積極補強チェルシーとランパード体制2年目
同様に、残るトップ4候補もリバプールとのギャップを詰められるかというと、2年前に突入した「2強」時代はまだ終わりそうにない。先頭第2グループのリーダーと目されるのは、一昨季は72ポイントの3位で、昨季も66ポイント、4位につけたチェルシー。ただし、今夏の積極補強をもってしても、勝ち点を優勝の目安となる90ポイントへと一気に伸ばせるとは思えない。

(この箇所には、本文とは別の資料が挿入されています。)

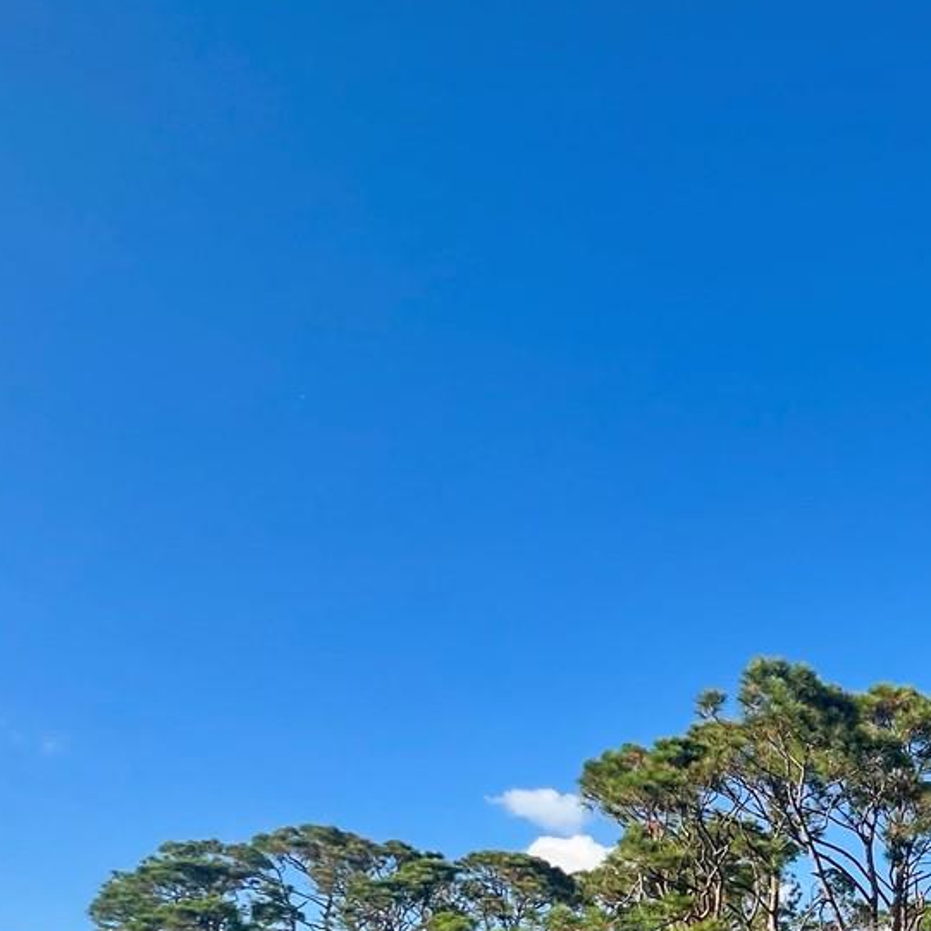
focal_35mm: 34
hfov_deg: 36.2
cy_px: 991
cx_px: 1144
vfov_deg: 40.4
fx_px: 1035
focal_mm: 1.57
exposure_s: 1/840
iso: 32
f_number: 1.8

9月14日の開幕節ブライトン戦(3-1)、RBライプツィヒから移籍したティモ・ベルナーは、先制のPKを奪うなど新CFとして10点満点で7点は与えられる出来で、バイエル・レバークーゼンから買い入れたカイ・ハフェルツも、まずは2列目右サイド起用で及第点のデビューを飾ったが、2-1とした後に2-2とされそうな場面もあったように、1、2点のリードでは安心できないチームの姿は昨季の延長線上にあった。
フランク・ランパードは、2億ポンド(約280億円)を越す補強に伴うプレッシャーの中で監督就任2年目を迎える。

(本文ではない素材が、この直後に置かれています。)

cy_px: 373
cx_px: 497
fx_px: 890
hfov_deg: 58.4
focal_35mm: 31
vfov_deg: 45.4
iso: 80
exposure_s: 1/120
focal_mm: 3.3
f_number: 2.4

ベンチで開幕を迎えたストライカーのタミー・エイブラハムの他にも、アヤックスから加入した新ウィンガーのハキム・ツィエク、パリ・サンジェルマンを出たCBのチアゴ・シウバといった新戦力のコンディションが整えば、レギュラー扱いだった昨季からの状況の一変にユース上がりの若手が不満を抱く内情とも向き合わなければならないだろう。